- [Dataset records]
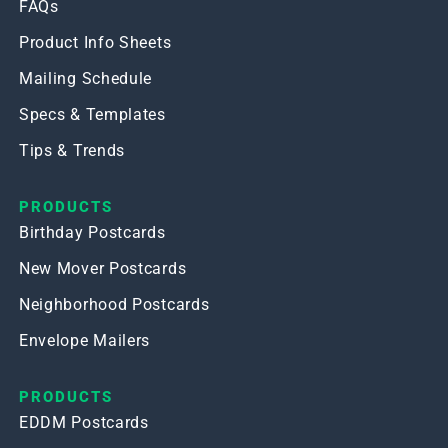
FAQs
Product Info Sheets
Mailing Schedule
Specs & Templates
Tips & Trends
PRODUCTS
Birthday Postcards
New Mover Postcards
Neighborhood Postcards
Envelope Mailers
PRODUCTS
EDDM Postcards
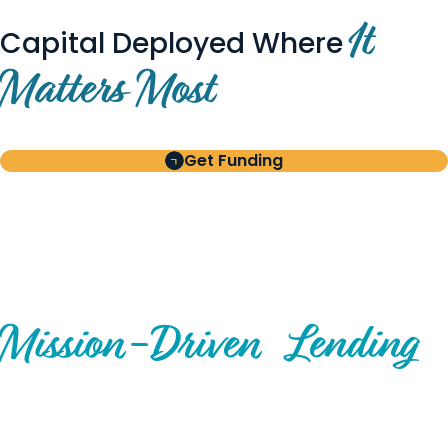
It
Capital Deployed Where
Matters Most
Get Funding
BUILT FOR BORROWERS
AND INVESTORS
A Disciplined Approach to
Mission-
Driven
Lending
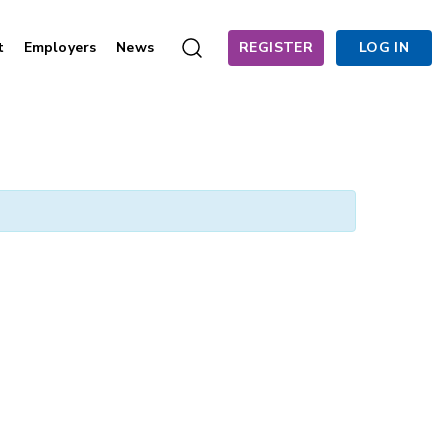
t
Employers
News
REGISTER
LOG IN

- [Task details] Return, in full, every line of these entries that holds "Postcards".

- [Task result]
Birthday Postcards
New Mover Postcards
Neighborhood Postcards
EDDM Postcards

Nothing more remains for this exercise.